Laut Oracle-Co-Präsident Safra Catz handelt es sich hierbei um die grösste Summe, die je wegen "Softwarepiraterie" von einem Gericht verhängt wurde. Obwohl die Forderungen von Oracle während des Prozesses sogar noch höher waren, zeigt sich das Unternehmen zufrieden.
Schon vor dem Urteil stritt SAP nicht mehr ab, dass die ehemalige Konzerntochter TomorrowNow Kundendaten gestohlen hatte. Aber SAP war bezüglich des Schadens anderer Meinung. Oracle hatte im Prozess argumentiert, es handle sich hier nicht nur um eine Verfehlung der Tochterfirma - das Topmanagement von SAP sei schliesslich über die Vorgänge informiert gewesen.

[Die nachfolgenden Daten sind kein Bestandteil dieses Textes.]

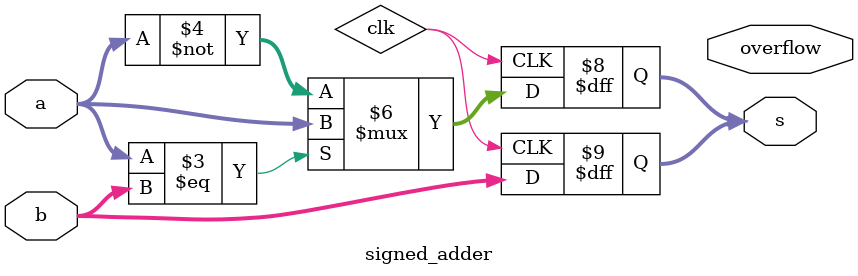
<source format=v>

module signed_adder(input [7:0] a,
    input [7:0] b,
    output [7:0] s,
    output overflow
); 

// The numbers a and b are added to the output s. 
// assign the occurence of the signed overflow of a and b to the output overflow.
// a signed overflow occurs if the most significant bits of a and b are low and the most significant bit of s is high
// a signed overflow may also occur if the most significant bits of a and b are high and the most significant bit of s is low



// Initialize a 3-bit register with the value of the most significant bit of the result
  always @(posedge clk)
  begin
    s <= b;
  end

// Add two inputs and store the result in a 3-bit register
  always @(posedge clk)
  begin
    if (a == b)
      s <= a;
    else
      s <= ~a;
  end

endmodule

</source>
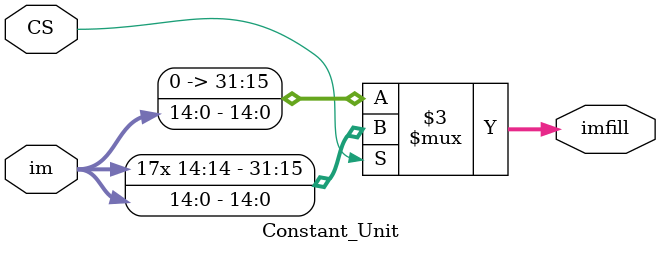
<source format=v>
`timescale 1ns / 1ps


module Constant_Unit(
    input CS,
    input [14:0] im,
    output reg [31:0] imfill
    );
    
    always @ (*) begin
        if (CS) begin
            imfill = {{17{im[14]}}, im}; // sign extension
        end
        else begin
            imfill = {17'b0, im};        // zero extension
        end
    end
endmodule

</source>
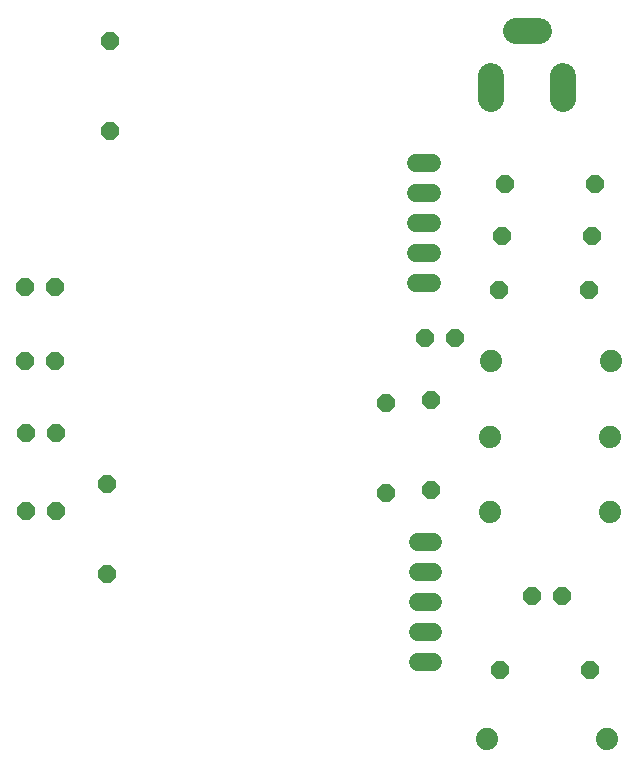
<source format=gbs>
G75*
%MOIN*%
%OFA0B0*%
%FSLAX25Y25*%
%IPPOS*%
%LPD*%
%AMOC8*
5,1,8,0,0,1.08239X$1,22.5*
%
%ADD10C,0.07400*%
%ADD11C,0.08674*%
%ADD12OC8,0.05950*%
%ADD13C,0.06000*%
%ADD14OC8,0.06000*%
D10*
X0173500Y0020000D03*
X0213500Y0020000D03*
X0214406Y0095508D03*
X0214500Y0120500D03*
X0215000Y0146000D03*
X0175000Y0146000D03*
X0174500Y0120500D03*
X0174406Y0095508D03*
D11*
X0174795Y0233063D02*
X0174795Y0240937D01*
X0183063Y0255898D02*
X0190937Y0255898D01*
X0198811Y0240937D02*
X0198811Y0233063D01*
D12*
X0029500Y0170500D03*
X0019500Y0170500D03*
X0019500Y0146000D03*
X0029500Y0146000D03*
X0030000Y0122000D03*
X0020000Y0122000D03*
X0020000Y0096000D03*
X0030000Y0096000D03*
D13*
X0150400Y0085500D02*
X0155600Y0085500D01*
X0155600Y0075500D02*
X0150400Y0075500D01*
X0150400Y0065500D02*
X0155600Y0065500D01*
X0155600Y0055500D02*
X0150400Y0055500D01*
X0150400Y0045500D02*
X0155600Y0045500D01*
X0155100Y0172000D02*
X0149900Y0172000D01*
X0149900Y0182000D02*
X0155100Y0182000D01*
X0155100Y0192000D02*
X0149900Y0192000D01*
X0149900Y0202000D02*
X0155100Y0202000D01*
X0155100Y0212000D02*
X0149900Y0212000D01*
D14*
X0047000Y0075000D03*
X0047000Y0105000D03*
X0140000Y0102000D03*
X0155000Y0103000D03*
X0140000Y0132000D03*
X0155000Y0133000D03*
X0153000Y0153500D03*
X0163000Y0153500D03*
X0177500Y0169500D03*
X0178500Y0187500D03*
X0179500Y0205000D03*
X0208500Y0187500D03*
X0209500Y0205000D03*
X0207500Y0169500D03*
X0198500Y0067500D03*
X0188500Y0067500D03*
X0178000Y0043000D03*
X0208000Y0043000D03*
X0048000Y0222500D03*
X0048000Y0252500D03*
M02*

</source>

"Wir sind selbstverständlich enttäuscht über dieses Urteil und werden alle möglichen Optionen berücksichtigen", teilte SAP laut "The Wall Street Journal" mit. Diese Prüfung werde längere Zeit dauern. Dennoch hoffe SAP, dass die Angelegenheit ohne weitere jahrelange Gerichtsverfahren angemessen erledigt werden könne. Im Fokus stünden für SAP nun die operativen Geschäfte.